STATED EXERCISE: Express the entries as a JSON list of strings, one string per line and no blank lines, starting with the first line and going on through the line containing "city: Mpika".

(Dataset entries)
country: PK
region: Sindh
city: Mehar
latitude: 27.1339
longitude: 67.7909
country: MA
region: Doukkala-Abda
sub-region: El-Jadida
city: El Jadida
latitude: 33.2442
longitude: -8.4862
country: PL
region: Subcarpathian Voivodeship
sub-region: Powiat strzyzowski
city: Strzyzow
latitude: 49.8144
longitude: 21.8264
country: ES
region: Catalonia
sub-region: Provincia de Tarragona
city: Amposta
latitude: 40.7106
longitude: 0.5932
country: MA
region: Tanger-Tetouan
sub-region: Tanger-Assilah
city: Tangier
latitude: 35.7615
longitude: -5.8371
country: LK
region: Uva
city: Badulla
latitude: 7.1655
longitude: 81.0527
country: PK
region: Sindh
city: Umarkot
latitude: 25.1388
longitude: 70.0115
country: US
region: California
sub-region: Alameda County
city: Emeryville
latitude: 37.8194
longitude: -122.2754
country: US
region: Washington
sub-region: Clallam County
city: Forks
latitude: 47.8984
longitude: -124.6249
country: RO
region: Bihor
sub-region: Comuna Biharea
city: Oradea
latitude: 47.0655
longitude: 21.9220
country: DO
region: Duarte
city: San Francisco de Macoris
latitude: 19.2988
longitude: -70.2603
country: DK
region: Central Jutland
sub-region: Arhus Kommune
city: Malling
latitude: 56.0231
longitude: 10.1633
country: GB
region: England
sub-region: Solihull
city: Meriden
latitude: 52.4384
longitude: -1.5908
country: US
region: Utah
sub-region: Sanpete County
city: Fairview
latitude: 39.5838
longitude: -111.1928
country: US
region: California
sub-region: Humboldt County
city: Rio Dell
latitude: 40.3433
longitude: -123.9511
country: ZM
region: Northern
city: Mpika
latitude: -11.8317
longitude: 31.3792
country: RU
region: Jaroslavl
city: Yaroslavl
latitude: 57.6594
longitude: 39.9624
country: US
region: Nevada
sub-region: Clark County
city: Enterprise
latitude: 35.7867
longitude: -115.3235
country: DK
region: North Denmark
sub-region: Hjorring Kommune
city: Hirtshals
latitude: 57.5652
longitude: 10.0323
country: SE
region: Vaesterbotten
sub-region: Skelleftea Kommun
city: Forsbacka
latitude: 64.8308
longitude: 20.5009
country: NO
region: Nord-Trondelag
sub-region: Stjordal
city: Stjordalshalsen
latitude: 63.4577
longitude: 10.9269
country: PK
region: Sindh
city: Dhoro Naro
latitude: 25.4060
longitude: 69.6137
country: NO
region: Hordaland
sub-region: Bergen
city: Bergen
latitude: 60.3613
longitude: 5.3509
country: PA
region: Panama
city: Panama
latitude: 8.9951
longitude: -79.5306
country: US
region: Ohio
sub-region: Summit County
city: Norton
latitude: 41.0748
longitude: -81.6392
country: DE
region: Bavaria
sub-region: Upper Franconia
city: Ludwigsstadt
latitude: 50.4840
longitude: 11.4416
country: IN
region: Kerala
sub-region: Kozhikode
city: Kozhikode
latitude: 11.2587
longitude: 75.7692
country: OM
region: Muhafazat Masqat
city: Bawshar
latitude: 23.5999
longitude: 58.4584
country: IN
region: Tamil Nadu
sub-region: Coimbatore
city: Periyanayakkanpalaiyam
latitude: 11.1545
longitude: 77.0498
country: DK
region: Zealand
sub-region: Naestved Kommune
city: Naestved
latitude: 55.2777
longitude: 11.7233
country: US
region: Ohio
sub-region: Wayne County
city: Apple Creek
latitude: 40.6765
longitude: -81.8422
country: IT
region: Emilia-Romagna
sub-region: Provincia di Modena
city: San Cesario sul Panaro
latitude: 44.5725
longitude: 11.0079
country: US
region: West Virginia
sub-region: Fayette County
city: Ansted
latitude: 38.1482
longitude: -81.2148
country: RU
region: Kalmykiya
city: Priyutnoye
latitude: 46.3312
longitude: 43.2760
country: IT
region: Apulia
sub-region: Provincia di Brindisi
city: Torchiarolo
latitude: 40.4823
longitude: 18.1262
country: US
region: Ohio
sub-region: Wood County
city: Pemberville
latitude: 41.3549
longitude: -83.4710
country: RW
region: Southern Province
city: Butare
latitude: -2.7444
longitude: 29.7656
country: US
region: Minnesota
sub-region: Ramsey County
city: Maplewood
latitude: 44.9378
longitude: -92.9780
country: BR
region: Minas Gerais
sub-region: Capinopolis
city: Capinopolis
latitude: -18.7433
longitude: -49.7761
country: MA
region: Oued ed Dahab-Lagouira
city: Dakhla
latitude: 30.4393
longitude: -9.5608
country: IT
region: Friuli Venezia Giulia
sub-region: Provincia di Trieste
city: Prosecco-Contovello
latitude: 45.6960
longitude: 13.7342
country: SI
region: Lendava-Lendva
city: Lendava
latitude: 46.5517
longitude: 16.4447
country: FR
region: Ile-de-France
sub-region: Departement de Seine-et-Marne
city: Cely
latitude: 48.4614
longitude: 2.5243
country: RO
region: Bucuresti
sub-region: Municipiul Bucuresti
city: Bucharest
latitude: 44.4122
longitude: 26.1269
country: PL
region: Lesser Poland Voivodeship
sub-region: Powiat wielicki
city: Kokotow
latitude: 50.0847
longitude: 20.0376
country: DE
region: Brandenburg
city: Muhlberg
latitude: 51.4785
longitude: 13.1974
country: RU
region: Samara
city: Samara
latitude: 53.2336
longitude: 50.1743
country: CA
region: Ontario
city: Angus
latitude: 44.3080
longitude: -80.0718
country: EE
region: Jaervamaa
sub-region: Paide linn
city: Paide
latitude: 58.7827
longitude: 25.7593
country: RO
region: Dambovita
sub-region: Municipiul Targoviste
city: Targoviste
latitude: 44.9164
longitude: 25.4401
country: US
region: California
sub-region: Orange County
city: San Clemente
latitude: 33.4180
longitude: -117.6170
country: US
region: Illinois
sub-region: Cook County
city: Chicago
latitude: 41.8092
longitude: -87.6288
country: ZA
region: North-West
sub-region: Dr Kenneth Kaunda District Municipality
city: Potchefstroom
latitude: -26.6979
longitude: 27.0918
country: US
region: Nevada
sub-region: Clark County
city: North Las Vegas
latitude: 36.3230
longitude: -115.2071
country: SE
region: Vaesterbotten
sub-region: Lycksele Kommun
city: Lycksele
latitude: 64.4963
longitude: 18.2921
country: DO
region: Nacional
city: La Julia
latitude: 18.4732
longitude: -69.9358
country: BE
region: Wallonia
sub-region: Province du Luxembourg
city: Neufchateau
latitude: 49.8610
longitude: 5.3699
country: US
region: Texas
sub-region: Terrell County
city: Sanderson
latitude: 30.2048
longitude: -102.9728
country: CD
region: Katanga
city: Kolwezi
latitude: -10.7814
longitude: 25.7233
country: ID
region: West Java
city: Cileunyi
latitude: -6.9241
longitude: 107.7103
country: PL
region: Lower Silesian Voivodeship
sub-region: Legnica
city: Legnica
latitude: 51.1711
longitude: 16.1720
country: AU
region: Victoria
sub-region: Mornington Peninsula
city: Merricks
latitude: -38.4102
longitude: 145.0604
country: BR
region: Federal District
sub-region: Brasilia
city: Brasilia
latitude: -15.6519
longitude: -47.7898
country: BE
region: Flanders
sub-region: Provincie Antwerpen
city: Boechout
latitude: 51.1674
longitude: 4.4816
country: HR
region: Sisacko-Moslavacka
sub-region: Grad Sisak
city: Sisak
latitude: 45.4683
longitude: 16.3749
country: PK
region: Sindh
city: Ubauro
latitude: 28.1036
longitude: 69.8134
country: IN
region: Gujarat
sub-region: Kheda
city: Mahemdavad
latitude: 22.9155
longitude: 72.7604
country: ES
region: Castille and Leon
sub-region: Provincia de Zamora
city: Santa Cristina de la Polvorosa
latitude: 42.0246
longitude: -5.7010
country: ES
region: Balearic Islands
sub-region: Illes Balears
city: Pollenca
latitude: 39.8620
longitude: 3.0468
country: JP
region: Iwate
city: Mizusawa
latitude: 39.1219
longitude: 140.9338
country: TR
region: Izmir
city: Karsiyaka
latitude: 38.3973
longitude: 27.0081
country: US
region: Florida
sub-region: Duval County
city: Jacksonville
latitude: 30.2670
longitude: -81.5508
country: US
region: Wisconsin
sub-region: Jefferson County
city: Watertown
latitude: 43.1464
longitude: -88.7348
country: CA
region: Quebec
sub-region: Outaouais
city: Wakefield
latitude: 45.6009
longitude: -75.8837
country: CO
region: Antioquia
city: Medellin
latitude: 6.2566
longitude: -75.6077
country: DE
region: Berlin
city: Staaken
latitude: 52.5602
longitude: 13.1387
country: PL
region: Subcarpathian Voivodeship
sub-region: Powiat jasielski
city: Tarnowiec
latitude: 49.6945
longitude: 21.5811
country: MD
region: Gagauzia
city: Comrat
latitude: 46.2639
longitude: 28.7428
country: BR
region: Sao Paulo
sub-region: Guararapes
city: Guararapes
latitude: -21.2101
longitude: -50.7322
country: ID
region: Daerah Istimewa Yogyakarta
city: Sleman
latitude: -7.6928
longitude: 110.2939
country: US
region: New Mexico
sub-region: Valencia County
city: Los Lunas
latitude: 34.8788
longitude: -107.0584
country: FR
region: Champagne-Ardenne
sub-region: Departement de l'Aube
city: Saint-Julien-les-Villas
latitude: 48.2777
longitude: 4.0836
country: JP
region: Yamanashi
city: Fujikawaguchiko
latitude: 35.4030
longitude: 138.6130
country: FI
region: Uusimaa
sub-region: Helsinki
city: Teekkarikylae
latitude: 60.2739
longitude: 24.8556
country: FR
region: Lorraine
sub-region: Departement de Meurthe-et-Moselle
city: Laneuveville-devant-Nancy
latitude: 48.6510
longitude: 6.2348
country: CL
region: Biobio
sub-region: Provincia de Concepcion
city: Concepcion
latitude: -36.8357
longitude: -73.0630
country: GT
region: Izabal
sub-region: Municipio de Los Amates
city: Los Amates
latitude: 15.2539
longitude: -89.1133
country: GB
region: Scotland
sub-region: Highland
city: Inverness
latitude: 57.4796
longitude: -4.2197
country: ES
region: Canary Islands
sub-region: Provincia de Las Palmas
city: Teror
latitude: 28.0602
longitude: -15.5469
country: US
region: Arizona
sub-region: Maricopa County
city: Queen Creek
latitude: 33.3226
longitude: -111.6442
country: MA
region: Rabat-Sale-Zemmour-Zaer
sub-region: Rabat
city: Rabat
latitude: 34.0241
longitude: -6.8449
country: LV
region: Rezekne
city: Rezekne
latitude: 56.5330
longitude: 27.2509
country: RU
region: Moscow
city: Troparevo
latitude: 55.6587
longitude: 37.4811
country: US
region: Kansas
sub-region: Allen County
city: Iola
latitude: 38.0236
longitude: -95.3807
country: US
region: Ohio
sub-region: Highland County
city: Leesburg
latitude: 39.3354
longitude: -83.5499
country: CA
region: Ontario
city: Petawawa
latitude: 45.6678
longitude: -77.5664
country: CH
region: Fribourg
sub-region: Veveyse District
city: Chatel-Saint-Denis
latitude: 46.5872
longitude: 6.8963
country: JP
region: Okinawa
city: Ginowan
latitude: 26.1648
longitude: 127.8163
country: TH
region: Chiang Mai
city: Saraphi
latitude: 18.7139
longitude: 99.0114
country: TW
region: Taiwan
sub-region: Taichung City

ANSWER FOR THE TASK:
[
  "country: PK",
  "region: Sindh",
  "city: Mehar",
  "latitude: 27.1339",
  "longitude: 67.7909",
  "country: MA",
  "region: Doukkala-Abda",
  "sub-region: El-Jadida",
  "city: El Jadida",
  "latitude: 33.2442",
  "longitude: -8.4862",
  "country: PL",
  "region: Subcarpathian Voivodeship",
  "sub-region: Powiat strzyzowski",
  "city: Strzyzow",
  "latitude: 49.8144",
  "longitude: 21.8264",
  "country: ES",
  "region: Catalonia",
  "sub-region: Provincia de Tarragona",
  "city: Amposta",
  "latitude: 40.7106",
  "longitude: 0.5932",
  "country: MA",
  "region: Tanger-Tetouan",
  "sub-region: Tanger-Assilah",
  "city: Tangier",
  "latitude: 35.7615",
  "longitude: -5.8371",
  "country: LK",
  "region: Uva",
  "city: Badulla",
  "latitude: 7.1655",
  "longitude: 81.0527",
  "country: PK",
  "region: Sindh",
  "city: Umarkot",
  "latitude: 25.1388",
  "longitude: 70.0115",
  "country: US",
  "region: California",
  "sub-region: Alameda County",
  "city: Emeryville",
  "latitude: 37.8194",
  "longitude: -122.2754",
  "country: US",
  "region: Washington",
  "sub-region: Clallam County",
  "city: Forks",
  "latitude: 47.8984",
  "longitude: -124.6249",
  "country: RO",
  "region: Bihor",
  "sub-region: Comuna Biharea",
  "city: Oradea",
  "latitude: 47.0655",
  "longitude: 21.9220",
  "country: DO",
  "region: Duarte",
  "city: San Francisco de Macoris",
  "latitude: 19.2988",
  "longitude: -70.2603",
  "country: DK",
  "region: Central Jutland",
  "sub-region: Arhus Kommune",
  "city: Malling",
  "latitude: 56.0231",
  "longitude: 10.1633",
  "country: GB",
  "region: England",
  "sub-region: Solihull",
  "city: Meriden",
  "latitude: 52.4384",
  "longitude: -1.5908",
  "country: US",
  "region: Utah",
  "sub-region: Sanpete County",
  "city: Fairview",
  "latitude: 39.5838",
  "longitude: -111.1928",
  "country: US",
  "region: California",
  "sub-region: Humboldt County",
  "city: Rio Dell",
  "latitude: 40.3433",
  "longitude: -123.9511",
  "country: ZM",
  "region: Northern",
  "city: Mpika"
]